| WORK INSTRUCTIONS |
Copied exactly and without pictures, the lines from the beginning of the entries through the one that holds "(plotframeref false)" should form the entire reply.

(RECORDS FOR THIS TASK)

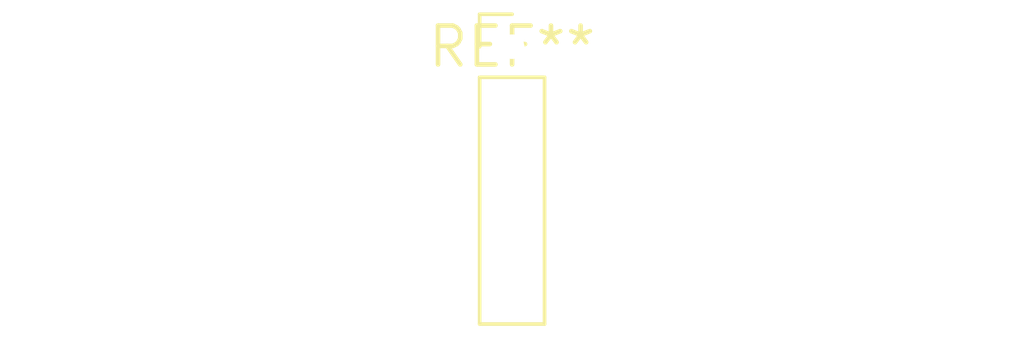
<source format=kicad_pcb>
(kicad_pcb (version 20240108) (generator pcbnew)

  (general
    (thickness 1.6)
  )

  (paper "A4")
  (layers
    (0 "F.Cu" signal)
    (31 "B.Cu" signal)
    (32 "B.Adhes" user "B.Adhesive")
    (33 "F.Adhes" user "F.Adhesive")
    (34 "B.Paste" user)
    (35 "F.Paste" user)
    (36 "B.SilkS" user "B.Silkscreen")
    (37 "F.SilkS" user "F.Silkscreen")
    (38 "B.Mask" user)
    (39 "F.Mask" user)
    (40 "Dwgs.User" user "User.Drawings")
    (41 "Cmts.User" user "User.Comments")
    (42 "Eco1.User" user "User.Eco1")
    (43 "Eco2.User" user "User.Eco2")
    (44 "Edge.Cuts" user)
    (45 "Margin" user)
    (46 "B.CrtYd" user "B.Courtyard")
    (47 "F.CrtYd" user "F.Courtyard")
    (48 "B.Fab" user)
    (49 "F.Fab" user)
    (50 "User.1" user)
    (51 "User.2" user)
    (52 "User.3" user)
    (53 "User.4" user)
    (54 "User.5" user)
    (55 "User.6" user)
    (56 "User.7" user)
    (57 "User.8" user)
    (58 "User.9" user)
  )

  (setup
    (pad_to_mask_clearance 0)
    (pcbplotparams
      (layerselection 0x00010fc_ffffffff)
      (plot_on_all_layers_selection 0x0000000_00000000)
      (disableapertmacros false)
      (usegerberextensions false)
      (usegerberattributes false)
      (usegerberadvancedattributes false)
      (creategerberjobfile false)
      (dashed_line_dash_ratio 12.000000)
      (dashed_line_gap_ratio 3.000000)
      (svgprecision 4)
      (plotframeref false)
      (viasonmask false)
      (mode 1)
      (useauxorigin false)
      (hpglpennumber 1)
      (hpglpenspeed 20)
      (hpglpendiameter 15.000000)
      (dxfpolygonmode false)
      (dxfimperialunits false)
      (dxfusepcbnewfont false)
      (psnegative false)
      (psa4output false)
      (plotreference false)
      (plotvalue false)
      (plotinvisibletext false)
      (sketchpadsonfab false)
      (subtractmaskfromsilk false)
      (outputformat 1)
      (mirror false)
      (drillshape 1)
      (scaleselection 1)
      (outputdirectory "")
    )
  )

  (net 0 "")

  (footprint "PinHeader_1x05_P2.00mm_Vertical" (layer "F.Cu") (at 0 0))

)

</source>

(End RECORDS FOR THIS TASK)

| EXERCISE OUTPUT |
<source format=kicad_pcb>
(kicad_pcb (version 20240108) (generator pcbnew)

  (general
    (thickness 1.6)
  )

  (paper "A4")
  (layers
    (0 "F.Cu" signal)
    (31 "B.Cu" signal)
    (32 "B.Adhes" user "B.Adhesive")
    (33 "F.Adhes" user "F.Adhesive")
    (34 "B.Paste" user)
    (35 "F.Paste" user)
    (36 "B.SilkS" user "B.Silkscreen")
    (37 "F.SilkS" user "F.Silkscreen")
    (38 "B.Mask" user)
    (39 "F.Mask" user)
    (40 "Dwgs.User" user "User.Drawings")
    (41 "Cmts.User" user "User.Comments")
    (42 "Eco1.User" user "User.Eco1")
    (43 "Eco2.User" user "User.Eco2")
    (44 "Edge.Cuts" user)
    (45 "Margin" user)
    (46 "B.CrtYd" user "B.Courtyard")
    (47 "F.CrtYd" user "F.Courtyard")
    (48 "B.Fab" user)
    (49 "F.Fab" user)
    (50 "User.1" user)
    (51 "User.2" user)
    (52 "User.3" user)
    (53 "User.4" user)
    (54 "User.5" user)
    (55 "User.6" user)
    (56 "User.7" user)
    (57 "User.8" user)
    (58 "User.9" user)
  )

  (setup
    (pad_to_mask_clearance 0)
    (pcbplotparams
      (layerselection 0x00010fc_ffffffff)
      (plot_on_all_layers_selection 0x0000000_00000000)
      (disableapertmacros false)
      (usegerberextensions false)
      (usegerberattributes false)
      (usegerberadvancedattributes false)
      (creategerberjobfile false)
      (dashed_line_dash_ratio 12.000000)
      (dashed_line_gap_ratio 3.000000)
      (svgprecision 4)
      (plotframeref false)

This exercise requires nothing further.